Start of Data to examine

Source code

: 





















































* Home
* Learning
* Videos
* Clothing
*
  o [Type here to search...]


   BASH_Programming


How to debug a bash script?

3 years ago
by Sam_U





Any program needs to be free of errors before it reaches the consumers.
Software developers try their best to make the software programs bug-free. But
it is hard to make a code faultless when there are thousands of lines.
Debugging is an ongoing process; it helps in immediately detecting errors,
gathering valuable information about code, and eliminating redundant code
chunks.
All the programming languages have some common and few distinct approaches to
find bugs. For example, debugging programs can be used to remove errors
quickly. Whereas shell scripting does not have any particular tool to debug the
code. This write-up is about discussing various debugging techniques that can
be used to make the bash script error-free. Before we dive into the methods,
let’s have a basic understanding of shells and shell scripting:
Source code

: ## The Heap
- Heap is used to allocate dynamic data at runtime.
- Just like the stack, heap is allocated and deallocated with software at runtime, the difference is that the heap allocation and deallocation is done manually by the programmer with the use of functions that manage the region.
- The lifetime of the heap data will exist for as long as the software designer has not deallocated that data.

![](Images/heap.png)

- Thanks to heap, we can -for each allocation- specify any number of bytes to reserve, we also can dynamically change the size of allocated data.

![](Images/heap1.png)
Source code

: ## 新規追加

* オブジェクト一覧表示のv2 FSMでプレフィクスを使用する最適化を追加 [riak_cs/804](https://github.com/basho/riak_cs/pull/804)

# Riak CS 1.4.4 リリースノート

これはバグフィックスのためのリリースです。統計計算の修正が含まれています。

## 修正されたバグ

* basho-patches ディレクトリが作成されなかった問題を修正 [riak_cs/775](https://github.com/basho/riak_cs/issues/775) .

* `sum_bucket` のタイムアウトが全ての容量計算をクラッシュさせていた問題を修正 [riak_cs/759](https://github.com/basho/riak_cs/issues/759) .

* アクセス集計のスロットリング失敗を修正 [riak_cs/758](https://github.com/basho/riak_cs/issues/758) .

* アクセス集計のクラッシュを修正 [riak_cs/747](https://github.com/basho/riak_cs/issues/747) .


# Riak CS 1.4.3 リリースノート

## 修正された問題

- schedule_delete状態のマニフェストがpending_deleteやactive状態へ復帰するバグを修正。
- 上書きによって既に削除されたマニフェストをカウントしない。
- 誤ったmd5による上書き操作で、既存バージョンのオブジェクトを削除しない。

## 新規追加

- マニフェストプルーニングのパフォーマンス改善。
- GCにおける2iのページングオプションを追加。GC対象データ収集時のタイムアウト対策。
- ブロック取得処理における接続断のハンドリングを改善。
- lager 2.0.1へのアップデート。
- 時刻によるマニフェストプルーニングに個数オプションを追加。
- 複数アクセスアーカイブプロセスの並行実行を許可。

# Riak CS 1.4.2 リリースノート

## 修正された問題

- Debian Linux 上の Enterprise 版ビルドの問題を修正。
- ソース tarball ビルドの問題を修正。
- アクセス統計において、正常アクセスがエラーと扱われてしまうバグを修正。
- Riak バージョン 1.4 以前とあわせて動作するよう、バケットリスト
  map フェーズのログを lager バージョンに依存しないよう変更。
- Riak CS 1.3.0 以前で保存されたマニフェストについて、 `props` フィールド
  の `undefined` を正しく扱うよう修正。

End of Data to examine

__Problem to solve__. Your answer should be one number: how many lines of the records hold "scripting".

__Solution to the exercise__. 2